At The Horse Hospital book tickets
Dancing with Northern Lights (Jonathan Amitay, 2009)
Seldom has coloured sand animation been put to better use in this joyously visual piece that seamlessly blends native dance movements with a spectacular depiction of the northern lights.
Canada, 2’33
C’est La Vie The Chris J. Melnychuk Story (QAS Collective, 2011)
A colourfully poignant, often funny, collective QAS tribute to animator Chris J. Melnychuk whose voice will not be silenced.
Canada, 6’54
Zap Girl Makes Toast (Chris J. Melnychuk, 2007)

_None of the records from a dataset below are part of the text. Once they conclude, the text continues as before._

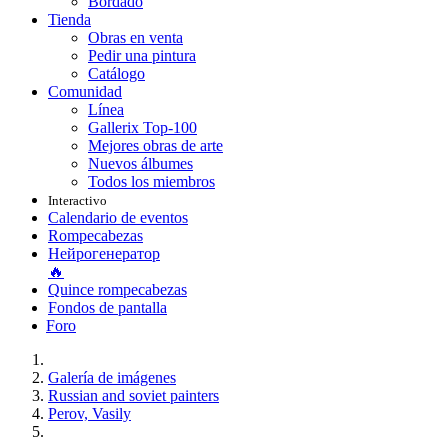
Bordado
Tienda
Obras en venta
Pedir una pintura
Catálogo
Comunidad
Línea
Gallerix Top-100
Mejores obras de arte
Nuevos álbumes
Todos los miembros
Interactivo
Calendario de eventos
Rompecabezas
Нейрогенератор
🔥
Quince rompecabezas
Fondos de pantalla
Foro
Galería de imágenes
Russian and soviet painters
Perov, Vasily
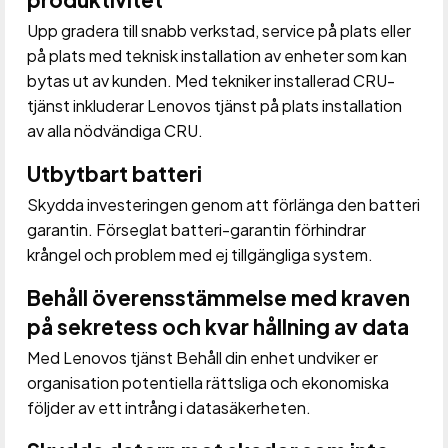
Upp gradera till snabb verkstad, service på plats eller
på plats med teknisk installation av enheter som kan
bytas ut av kunden. Med tekniker installerad CRU-
tjänst inkluderar Lenovos tjänst på plats installation
av alla nödvändiga CRU.
Utbytbart batteri
Skydda investeringen genom att förlänga den batteri
garantin. Förseglat batteri-garantin förhindrar
krångel och problem med ej tillgängliga system.
Behåll överensstämmelse med kraven
på sekretess och kvar hållning av data
Med Lenovos tjänst Behåll din enhet undviker er
organisation potentiella rättsliga och ekonomiska
följder av ett intrång i datasäkerheten.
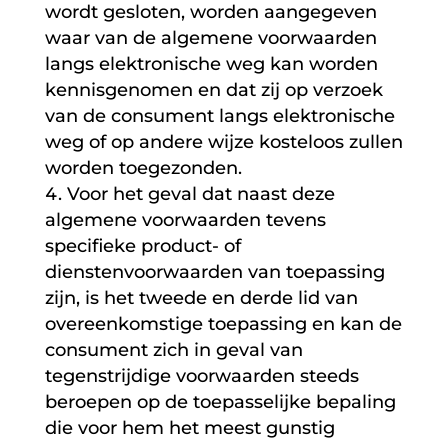
wordt gesloten, worden aangegeven
waar van de algemene voorwaarden
langs elektronische weg kan worden
kennisgenomen en dat zij op verzoek
van de consument langs elektronische
weg of op andere wijze kosteloos zullen
worden toegezonden.
Voor het geval dat naast deze
algemene voorwaarden tevens
specifieke product- of
dienstenvoorwaarden van toepassing
zijn, is het tweede en derde lid van
overeenkomstige toepassing en kan de
consument zich in geval van
tegenstrijdige voorwaarden steeds
beroepen op de toepasselijke bepaling
die voor hem het meest gunstig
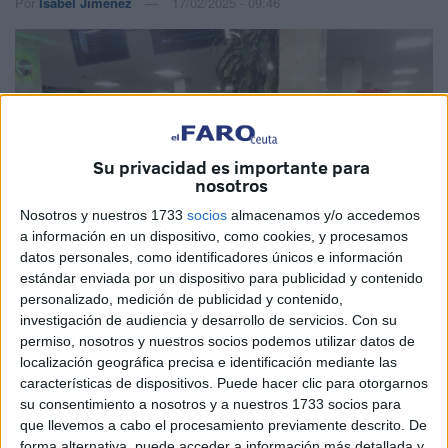
Por
Isabel Jiménez
17/02/2025 - 09:46
Su privacidad es importante para
nosotros
Nosotros y nuestros 1733
socios
almacenamos y/o accedemos
a información en un dispositivo, como cookies, y procesamos
datos personales, como identificadores únicos e información
estándar enviada por un dispositivo para publicidad y contenido
personalizado, medición de publicidad y contenido,
investigación de audiencia y desarrollo de servicios.
Con su
Imágenes cedidas
permiso, nosotros y nuestros socios podemos utilizar datos de
localización geográfica precisa e identificación mediante las
características de dispositivos. Puede hacer clic para otorgarnos
su consentimiento a nosotros y a nuestros 1733 socios para
que llevemos a cabo el procesamiento previamente descrito. De
La
Comandancia General de Ceuta
ha compartido varias
forma alternativa, puede acceder a información más detallada y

A plug, a toaster, some bare wires and some fingers – they don’t call her Zap Girl for nothing.
Canada, 1’35
Business As Usual (Carol Beecher & Kevin D.A. Kurytnik, 2010)

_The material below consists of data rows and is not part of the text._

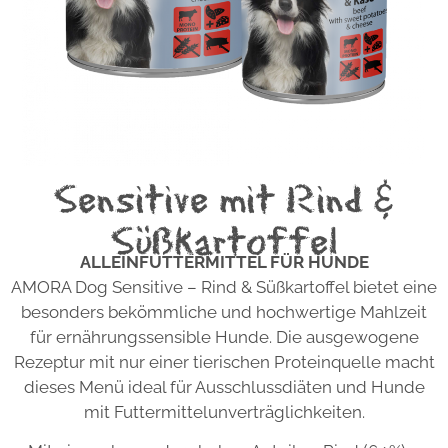
Sensitive mit Rind &
Süßkartoffel
ALLEINFUTTERMITTEL FÜR HUNDE
AMORA Dog Sensitive – Rind & Süßkartoffel bietet eine
besonders bekömmliche und hochwertige Mahlzeit
für ernährungssensible Hunde. Die ausgewogene
Rezeptur mit nur einer tierischen Proteinquelle macht
dieses Menü ideal für Ausschlussdiäten und Hunde
mit Futtermittelunverträglichkeiten.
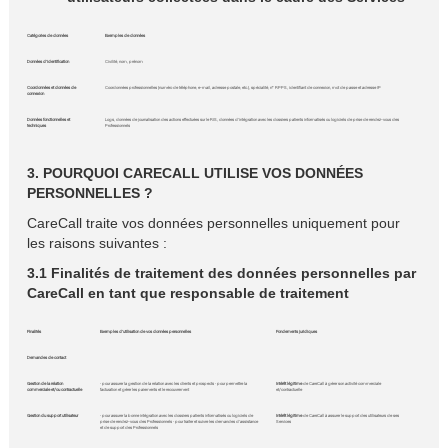
Catégories de données
Exemples de données
Données d'identification
Civilité, nom, prénom
Coordonnées et données de
Coordonnées professionnelles (numéro de téléphone, e-mail, adresse postale, etc.), spécialité, n° RPPS, identifiant de connexion, mot de passe et adresse IP
connexion
Données fonctionnelles et
Logs, données de journalisation des actions effectuées sur le RIS, données d'intégration avec les dossiers patients informatisés ou logiciels de prise de rendez-vous des
techniques
Professionnels
3. POURQUOI CARECALL UTILISE VOS DONNÉES
PERSONNELLES ?
CareCall traite vos données personnelles uniquement pour
les raisons suivantes :
3.1 Finalités de traitement des données personnelles par
CareCall en tant que responsable de traitement
Finalités
Exemples d'utilisation de vos données personnelles
Fondements juridiques
Demandes de contact
Gestion de la relation
• pour assurer la gestion de la relation avec les clients et prospects • pour permettre la
Intérêt légitime
de CareCall à gérer son activité commerciale
commerciale et/ou contractuelle
facturation et gérer les paiements et le recouvrement
et/contractuelle
Gestion du support utilisateur
• pour assurer la bonne intégration avec les dossiers patients informatisés ou logiciels de
Intérêt légitime
de CareCall à assurer le support des utilisateurs de ses
prise de rendez-vous des Professionnels • pour traiter et suivre les demandes d'assistance
Services
et de support des Professionnels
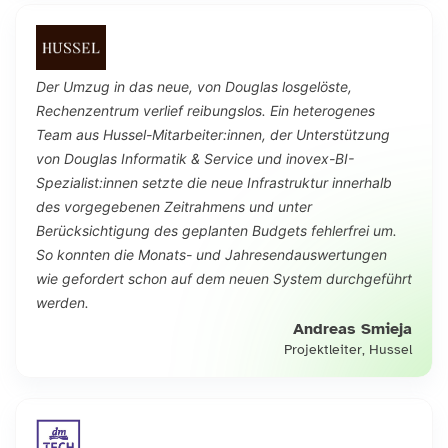
Der Umzug in das neue, von Douglas losgelöste,
Rechenzentrum verlief reibungslos. Ein heterogenes
Team aus Hussel-Mitarbeiter:innen, der Unterstützung
von Douglas Informatik & Service und inovex-BI-
Spezialist:innen setzte die neue Infrastruktur innerhalb
des vorgegebenen Zeitrahmens und unter
Berücksichtigung des geplanten Budgets fehlerfrei um.
So konnten die Monats- und Jahresendauswertungen
wie gefordert schon auf dem neuen System durchgeführt
werden.
Andreas Smieja
Projektleiter, Hussel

An animated calaveras (or poem written for Mexico’s Day Of The Dead celebrations) taking a darkly comic look at life in the city circa 2110.
Canada, 4’00
Hold (Kim Anderson, 2012)
A reminder that we live in a world that can be viewed a hundred different ways.
Canada, 3’18
Figment (Craig Marshall, 2011)
A crazed look at a fractured world as seen through a porthole of a really cracked and broken mind.
Canada, 4’16
The Equality Effect (Andrea Dorfman, 2010)

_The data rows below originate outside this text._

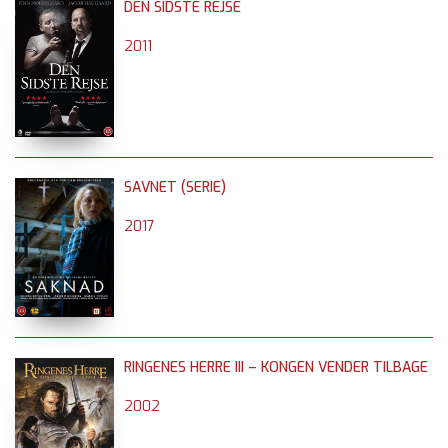
DEN SIDSTE REJSE
2011
SAVNET (SERIE)
2017
RINGENES HERRE III – KONGEN VENDER TILBAGE
2002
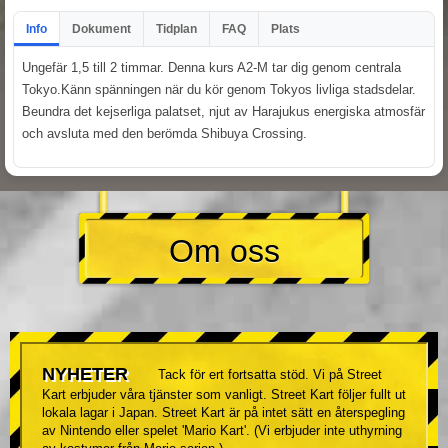
Info
Dokument
Tidplan
FAQ
Plats
Ungefär 1,5 till 2 timmar. Denna kurs A2-M tar dig genom centrala
Tokyo.Känn spänningen när du kör genom Tokyos livliga stadsdelar.
Beundra det kejserliga palatset, njut av Harajukus energiska atmosfär
och avsluta med den berömda Shibuya Crossing.
Om oss
NYHETER
Tack för ert fortsatta stöd. Vi på Street
Kart erbjuder våra tjänster som vanligt. Street Kart följer fullt ut
lokala lagar i Japan. Street Kart är på intet sätt en återspegling
av Nintendo eller spelet 'Mario Kart'. (Vi erbjuder inte uthyrning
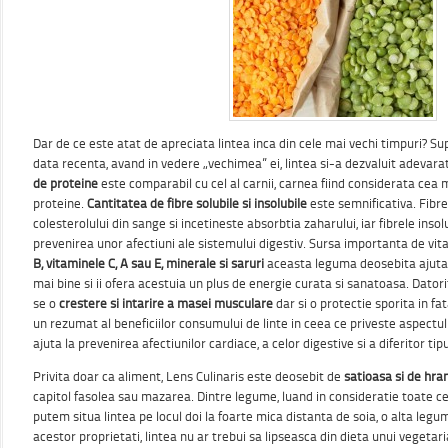
Dar de ce este atat de apreciata lintea inca din cele mai vechi timpuri? S
data recenta, avand in vedere „vechimea” ei, lintea si-a dezvaluit adevara
de proteine
este comparabil cu cel al carnii, carnea fiind considerata cea
proteine.
Cantitatea de fibre solubile si insolubile
este semnificativa. Fibrel
colesterolului din sange si incetineste absorbtia zaharului, iar fibrele insol
prevenirea unor afectiuni ale sistemului digestiv. Sursa importanta de vi
B, vitaminele C, A sau E, minerale si saruri
aceasta leguma deosebita ajuta 
mai bine si ii ofera acestuia un plus de energie curata si sanatoasa. Dator
se o
crestere si intarire a masei musculare
dar si o protectie sporita in fat
un rezumat al beneficiilor consumului de linte in ceea ce priveste aspectul 
ajuta la prevenirea afectiunilor cardiace, a celor digestive si a diferitor tip
Privita doar ca aliment, Lens Culinaris este deosebit de
satioasa si de hra
capitol fasolea sau mazarea. Dintre legume, luand in consideratie toate cel
putem situa lintea pe locul doi la foarte mica distanta de soia, o alta leg
acestor proprietati, lintea nu ar trebui sa lipseasca din dieta unui vegeta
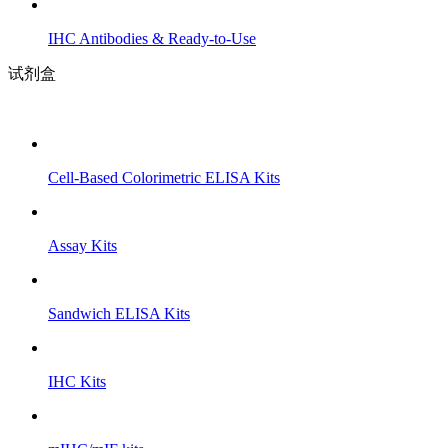
IHC Antibodies & Ready-to-Use
试剂盒
Cell-Based Colorimetric ELISA Kits
Assay Kits
Sandwich ELISA Kits
IHC Kits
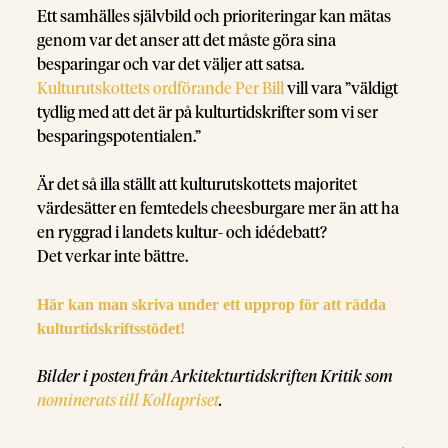
Ett samhälles självbild och prioriteringar kan mätas
genom var det anser att det måste göra sina
besparingar och var det väljer att satsa.
Kulturutskottets ordförande Per Bill
vill vara ”väldigt
tydlig med att det är på kulturtidskrifter som vi ser
besparingspotentialen.”
Är det så illa ställt att kulturutskottets majoritet
värdesätter en femtedels cheesburgare mer än att ha
en ryggrad i landets kultur- och idédebatt?
Det verkar inte bättre.
Här kan man skriva under ett upprop för att rädda
kulturtidskriftsstödet!
Bilder i posten från Arkitekturtidskriften Kritik som
nominerats till Kollapriset
.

A simple and compelling expose on the dehumanising inequality that threatens the lives of women in many societies.
Canada, 2’42
Yellow Sticky Notes – Canadian Anijam (Jeff Chiba Stearns, 2013)
Fifteen celebrated independent Canadian animators collaborate here to create a sometimes crazed, sometimes introspective meditation on what they see at the biggest and littlest things in life using the medium of yellow Post-It Notes.
Canada, 7’40
The Perfect Detonator (Jay White, 2011)
A lumbering, destructive machine lumbers through the forest piloted by a frightened slave crew who find escape in the wake of a small red bird.
Canada, 10’09
Little Theatres – Homage To The Mineral Of Cabbage (Stephanie Dudley, 2010)
A pathway to an intensely esoteric version of enlightenment using the humble cabbage as the hook on which to hang a the leading proclamations and exultations.
Canada, 4’47
Car Cemetery (DJXLS, Francis Theberge & Daniel Faubert, 2011)
A sublimely raucous visual poem celebrating the golden age of the motor car relayed from the vantage point of where many of them have wound up.
Canada, 1’00
Agape (Alexandre Iliach, 2012)
The Greek word for love, although Plato extended it to embrace a love of truth or humanity.
Canada, 3’18
The Fox and Chickadee (Evan DeRushie, 2012)
A fairly grown up sort of fairytale about a hungry fox and a wily little bird who needs to get away.
Canada, 7’45
Crossing Victoria (Steven Woloshen, 2013)
A journey spectucularly broken down to it’s most basic visual and aural elements by one of the modern masters of cameraless animation
Canada, 4’00
Labyrinth (Patrick Jenkins, 2008)
A surrealist, film-noir paint-on-glass epic following a detective’s strange encounters with mysterious phenomena from the dark-side.